Sadly enough, the place where this is most obvious is in the beginning of the album. The first three tracks can be seen coming from a mile away: from the upbeat riffing of “Mountain Stomp”, through the complex yet tired solos of “Golden Age”, and finally up to the dominant kick drum of “Temple”, there isn’t a single choice here that catches one off guard. To reiterate: the execution itself if admirable. The guitar tone is exactly what was needed, the mix is prominent in the treble and yet the groove section can be clearly heard. The vocals are Black Sabbath (we couldn’t really not mention that name in this review) to the expected degree and are delivered well.
But nothing grabs the ear. Fortunately, once one manages to extricate himself from the intial quaqmire, this moment does have several saving moments. “Shadow of Reality”‘s opening riff is magnificent, throwing us right back to our childhood with its funky bass line. “Echoes (Of The Way We Lived)” is probably the best track on the album. Opening with a ponderous line, it quickly erupts into a fury of guitarwork that’s “misplaced” in the track structure and thus creates interest. The vocals here are also on point, more drawn out and dripping with honey than before. “Echoes” also has steam for its full run, never falling into filler material.

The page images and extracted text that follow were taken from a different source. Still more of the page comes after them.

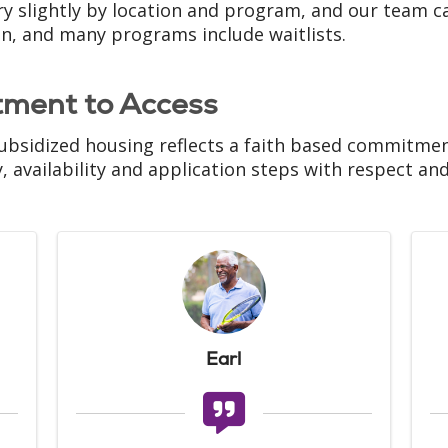
ry slightly by location and program, and our team ca
on, and many programs include waitlists.
tment to Access
ubsidized housing reflects a faith based commitment 
ty, availability and application steps with respect an
Earl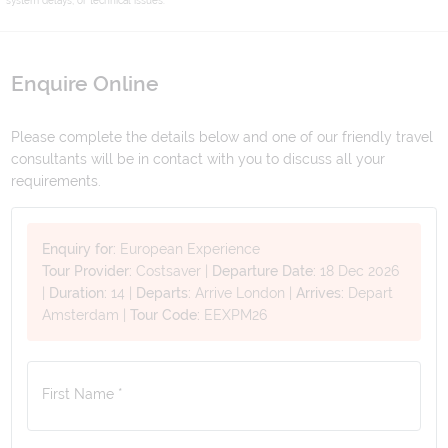
Enquire Online
Please complete the details below and one of our friendly travel
consultants will be in contact with you to discuss all your
requirements.
Enquiry for:
European Experience
Tour Provider:
Costsaver
|
Departure Date:
18 Dec 2026
|
Duration:
14
|
Departs:
Arrive London
|
Arrives:
Depart
Amsterdam
|
Tour Code:
EEXPM26
First Name *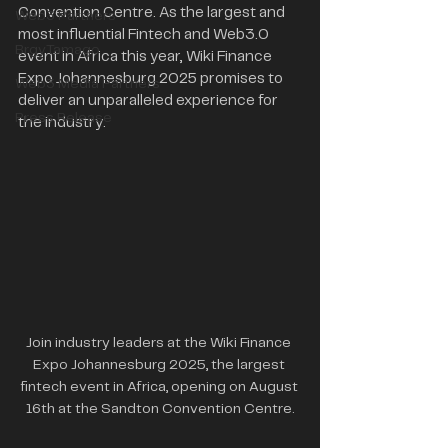
Convention Centre. As the largest and 
Web3 Partners
most influential Fintech and Web3.0 
BrgyTamago
event in Africa this year, Wiki Finance 
Expo Johannesburg 2025 promises to 
Web3 Media Partners
deliver an unparalleled experience for 
Press Release
the industry.
Join industry leaders at the Wiki Finance 
Expo Johannesburg 2025, the largest 
fintech event in Africa, opening on August 
16th at the Sandton Convention Centre.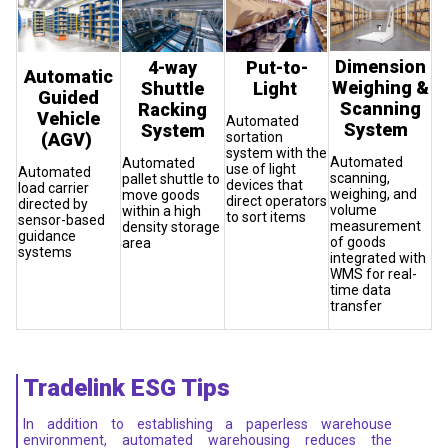
Dimension
4-way
Put-to-
Automatic
Weighing &
Shuttle
Light
Guided
Scanning
Racking
Vehicle
Automated
System
System
(AGV)
sortation
system with the
Automated
Automated
use of light
Automated
scanning,
pallet shuttle to
devices that
load carrier
weighing, and
move goods
direct operators
directed by
volume
within a high
to sort items
sensor-based
measurement
density storage
guidance
of goods
area
systems
integrated with
WMS for real-
time data
transfer
Tradelink ESG Tips
In addition to establishing a paperless warehouse
environment, automated warehousing reduces the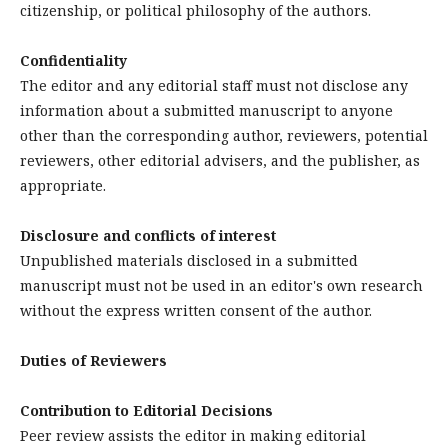
citizenship, or political philosophy of the authors.
Confidentiality
The editor and any editorial staff must not disclose any
information about a submitted manuscript to anyone
other than the corresponding author, reviewers, potential
reviewers, other editorial advisers, and the publisher, as
appropriate.
Disclosure and conflicts of interest
Unpublished materials disclosed in a submitted
manuscript must not be used in an editor's own research
without the express written consent of the author.
Duties of Reviewers
Contribution to Editorial Decisions
Peer review assists the editor in making editorial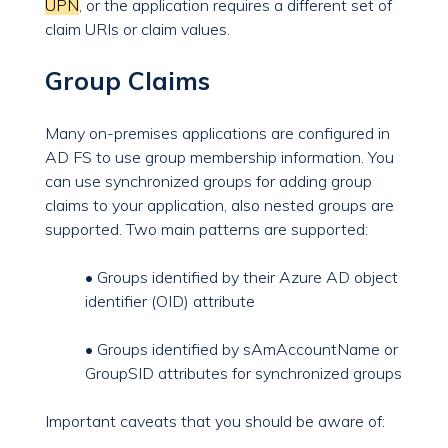
UPN
, or the application requires a different set of
claim URIs or claim values.
Group Claims
Many on-premises applications are configured in
AD FS to use group membership information. You
can use synchronized groups for adding group
claims to your application, also nested groups are
supported. Two main patterns are supported:
• Groups identified by their Azure AD object
identifier (OID) attribute
• Groups identified by sAmAccountName or
GroupSID attributes for synchronized groups
Important caveats that you should be aware of: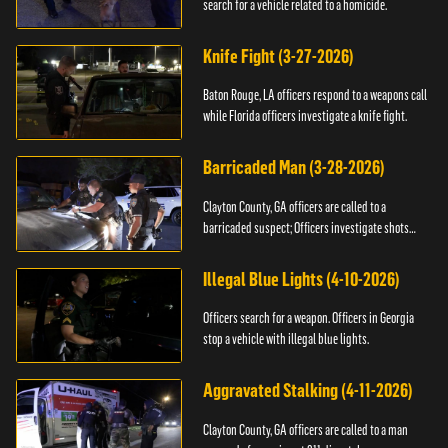
search for a vehicle related to a homicide.
Knife Fight (3-27-2026)
Baton Rouge, LA officers respond to a weapons call
while Florida officers investigate a knife fight.
Barricaded Man (3-28-2026)
Clayton County, GA officers are called to a
barricaded suspect; Officers investigate shots
fired.
Illegal Blue Lights (4-10-2026)
Officers search for a weapon. Officers in Georgia
stop a vehicle with illegal blue lights.
Aggravated Stalking (4-11-2026)
Clayton County, GA officers are called to a man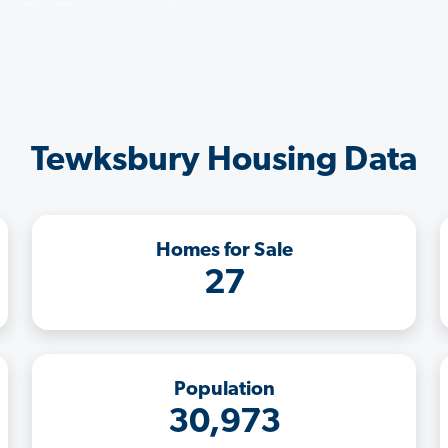
Tewksbury Housing Data
Homes for Sale
27
Population
30,973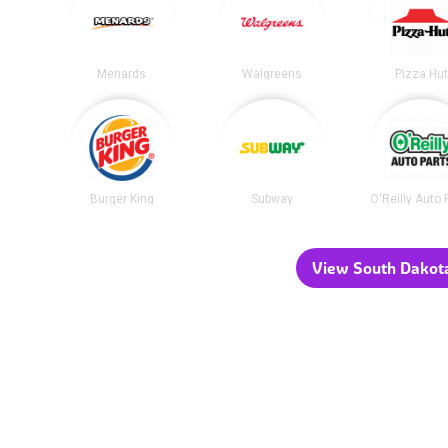
Menards
Walgreens
Pizza Hu
Burger King
Subway
O'Reilly Auto 
View South Dakota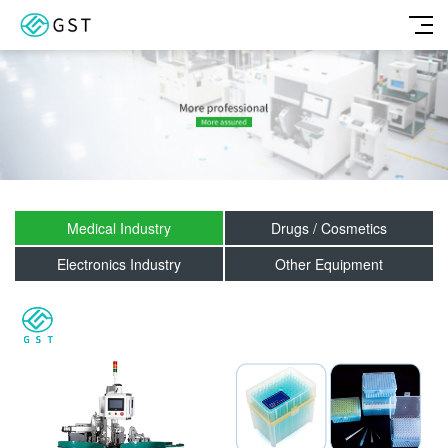
Medical Industry
Drugs / Cosmetics
Electronics Industry
Other Equipment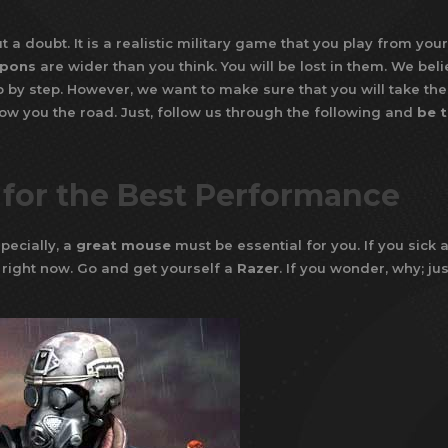
 a doubt. It is a realistic military game that you play from your
pons
are wider than you think. You will be lost in them. We bel
ep by step. However, we want to make sure that you will take the 
how you the road. Just, follow us through the following and
be 
 for the Best Performance
pecially, a
great mouse
must be essential for you. If you sick 
 right now. Go and get yourself a
Razer
. If you wonder, why; jus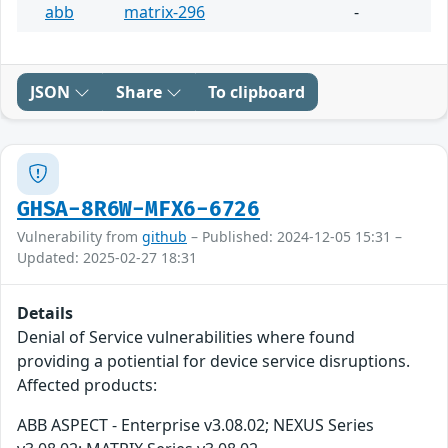
abb
matrix-296
-
JSON
Share
To clipboard
GHSA-8R6W-MFX6-6726
Vulnerability from
github
– Published: 2024-12-05 15:31 –
Updated: 2025-02-27 18:31
Details
Denial of Service vulnerabilities where found
providing a potiential for device service disruptions.
Affected products:
ABB ASPECT - Enterprise v3.08.02; NEXUS Series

That’s perhaps the most bothersome thing about this album: it’s reliance on filler is felt and noticeable. Perhaps that is a better version of the point we visited above. This age-old bag of tricks is so full of shortcuts to be increasingly inviting. Instead of breaking your head on the guitar strings, there’s the solution, just waiting there for the grabbing. In the level of playing on this album and the way it sounds, its apparent that the band have put a lot of effort into it. It isn’t some half-assed, phoned in attempt. But it would have done Valkyrie more service to depart from the beaten path and seek something new, of their own, to inject into this vintage sound.